College of Chemical Engineering, Nanjing Forestry University, 159 Long Pan Road, Nanjing 210037, China.
College of Chemical Engineering, Nanjing Forestry University, 159 Long Pan Road, Nanjing 210037, China.
Fitoterapia. 2018 Sep;129:25-33. doi: 10.1016/j.fitote.2018.05.029. Epub 2018 May 28.

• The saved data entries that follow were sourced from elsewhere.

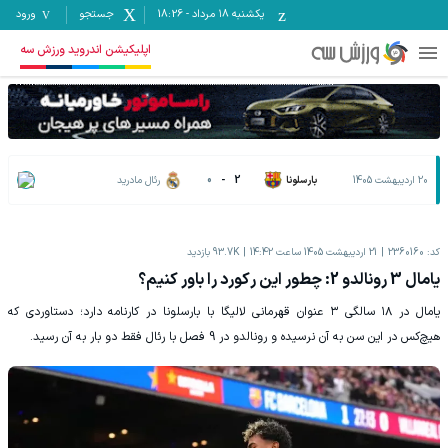
یکشنبه ۱۸ مرداد
-
18:26
جستجو
ورود
اپلیکیشن اندروید ورزش سه
20 اردیبهشت 1405
بارسلونا
2
-
0
رئال مادرید
کد:
2360160
21 اردیبهشت 1405 ساعت 14:42
93.7K
بازدید
یامال 3 رونالدو 2: چطور این رکورد را باور کنیم؟
یامال در ۱۸ سالگی ۳ عنوان قهرمانی لالیگا با بارسلونا در کارنامه دارد؛ دستاوردی که
هیچ‌کس در این سن به آن نرسیده و رونالدو در 9 فصل با رئال فقط دو بار به آن رسید.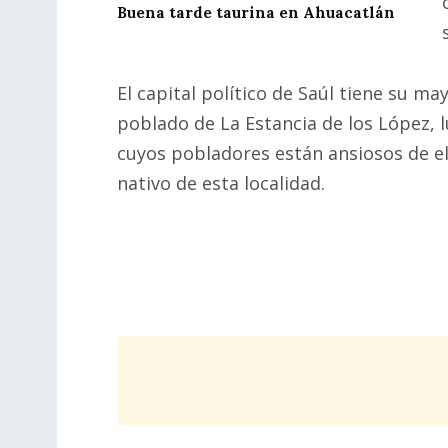
Buena tarde taurina en Ahuacatlán
El capital político de Saúl tiene su ma
poblado de La Estancia de los López, 
cuyos pobladores están ansiosos de e
nativo de esta localidad.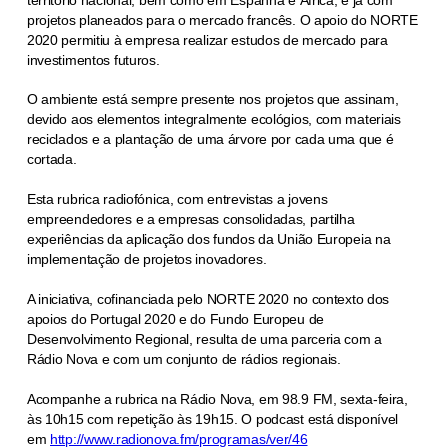
projetos planeados para o mercado francês. O apoio do NORTE
2020 permitiu à empresa realizar estudos de mercado para
investimentos futuros.
O ambiente está sempre presente nos projetos que assinam,
devido aos elementos integralmente ecológios, com materiais
reciclados e a plantação de uma árvore por cada uma que é
cortada.
Esta rubrica radiofónica, com entrevistas a jovens
empreendedores e a empresas consolidadas, partilha
experiências da aplicação dos fundos da União Europeia na
implementação de projetos inovadores.
A iniciativa, cofinanciada pelo NORTE 2020 no contexto dos
apoios do Portugal 2020 e do Fundo Europeu de
Desenvolvimento Regional, resulta de uma parceria com a
Rádio Nova e com um conjunto de rádios regionais.
Acompanhe a rubrica na Rádio Nova, em 98.9 FM, sexta-feira,
às 10h15 com repetição às 19h15. O podcast está disponível
em
http://www.radionova.fm/programas/ver/46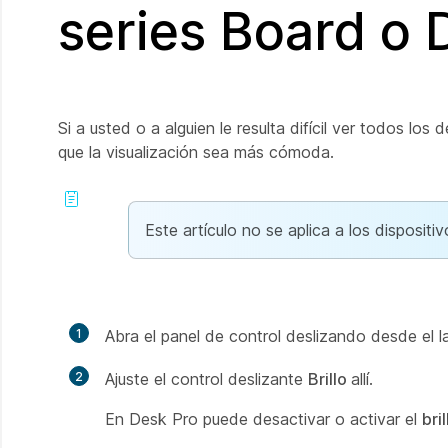
series Board o 
Si a usted o a alguien le resulta difícil ver todos los d
que la visualización sea más cómoda.
Este artículo no se aplica a los disposi
1
Abra el panel de control deslizando desde el 
2
Ajuste el control deslizante
Brillo
allí.
En Desk Pro puede desactivar o activar el
bri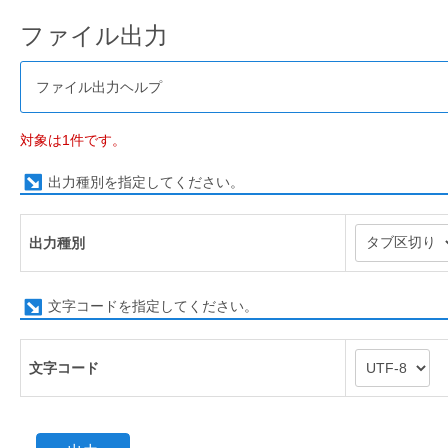
ファイル出力
ファイル出力ヘルプ
対象は1件です。
出力種別を指定してください。
出力種別
文字コードを指定してください。
文字コード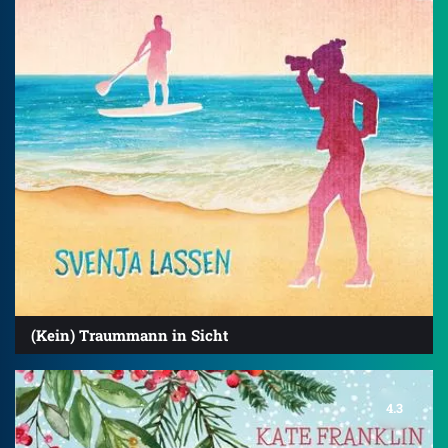
(Kein) Traummann in Sicht
4.3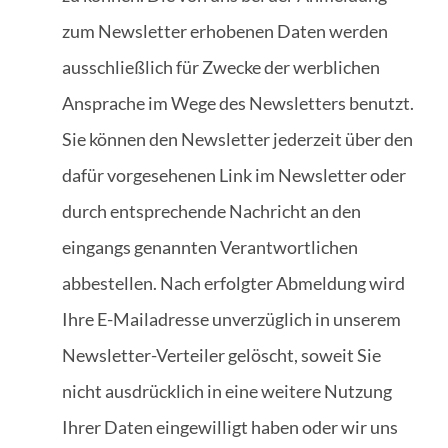
zum Newsletter erhobenen Daten werden
ausschließlich für Zwecke der werblichen
Ansprache im Wege des Newsletters benutzt.
Sie können den Newsletter jederzeit über den
dafür vorgesehenen Link im Newsletter oder
durch entsprechende Nachricht an den
eingangs genannten Verantwortlichen
abbestellen. Nach erfolgter Abmeldung wird
Ihre E-Mailadresse unverzüglich in unserem
Newsletter-Verteiler gelöscht, soweit Sie
nicht ausdrücklich in eine weitere Nutzung
Ihrer Daten eingewilligt haben oder wir uns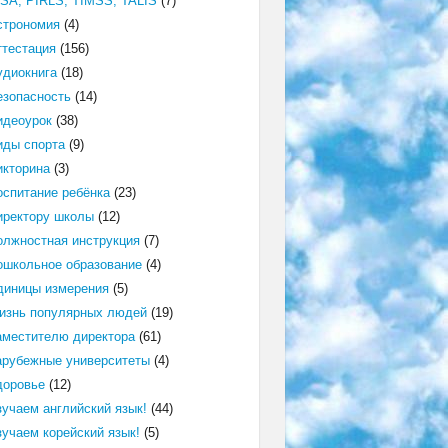
ISA, PIRLS, TIMSS, TALIS
(7)
строномия
(4)
ттестация
(156)
удиокнига
(18)
езопасность
(14)
идеоурок
(38)
иды спорта
(9)
икторина
(3)
оспитание ребёнка
(23)
иректору школы
(12)
олжностная инструкция
(7)
ошкольное образование
(4)
диницы измерения
(5)
изнь популярных людей
(19)
аместителю директора
(61)
арубежные университеты
(4)
доровье
(12)
зучаем английский язык!
(44)
зучаем корейский язык!
(5)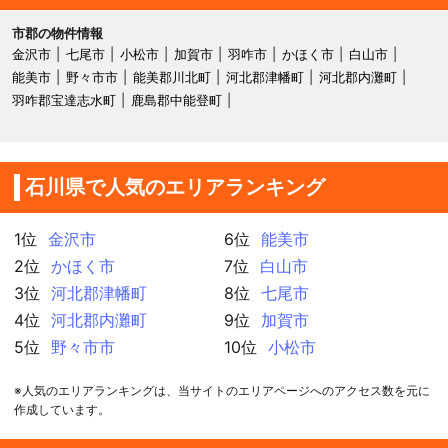
市郡の物件情報
金沢市
七尾市
小松市
加賀市
羽咋市
かほく市
白山市
能美市
野々市市
能美郡川北町
河北郡津幡町
河北郡内灘町
羽咋郡宝達志水町
鹿島郡中能登町
石川県で人気のエリアランキング
1位
金沢市
6位
能美市
2位
かほく市
7位
白山市
3位
河北郡津幡町
8位
七尾市
4位
河北郡内灘町
9位
加賀市
5位
野々市市
10位
小松市
※人気のエリアランキングは、当サイトのエリアページへのアクセス数を元に
作成しています。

Chlorogenic acid (CGA) has been reported to exhibit potent anti-inflammatory activity. However, the development of anti-inflammatory agent based on CGA has not been investigated. In this paper, a series of caffeoyl salicylate compounds derived from CGA were designed, synthesized, and evaluated by LPS-induced nitric oxide synthase inhibition and QRT-PCR technique. Most compounds showed modest activity to inhibit production of nitric oxide (NO) in RAW 264.7 cells induced by lipopolysaccharides (LPS). Among these compounds, QRT-PCR and western blotting results indicated that compounds 6b, 6c, 6f, 6g and D104 that possess 5-member ring or 6-member ring caused a significant inhibition against expression of the iNOS2 in LPS-induced macrophages. In addition, cytotoxic assay displayed most derivatives have good safety in vitro. This new promising scaffold could be further exploited for the development of anti-inflammatory agent in the future.
绿原酸(CGA)已被报道具有很强的抗炎活性。然而,基于 CGA 的抗炎剂的开发尚未得到研究。在本文中,设计、合成了一系列源自 CGA 的咖啡酰水杨酸酯化合物,并通过 LPS 诱导的一氧化氮合酶抑制和 QRT-PCR 技术进行了评价。大多数化合物对脂多糖(LPS)诱导的 RAW 264.7 细胞中一氧化氮(NO)的产生表现出适度的抑制活性。在这些化合物中,QRT-PCR 和 Western blot 结果表明,具有 5 元环或 6 元环的化合物 6b、6c、6f、6g 和 D104 对 LPS 诱导的巨噬细胞中 iNOS2 的表达有显著抑制作用。此外,细胞毒性测定显示大多数衍生物在体外具有良好的安全性。这个新的有前途的骨架可以在未来进一步开发用于抗炎剂。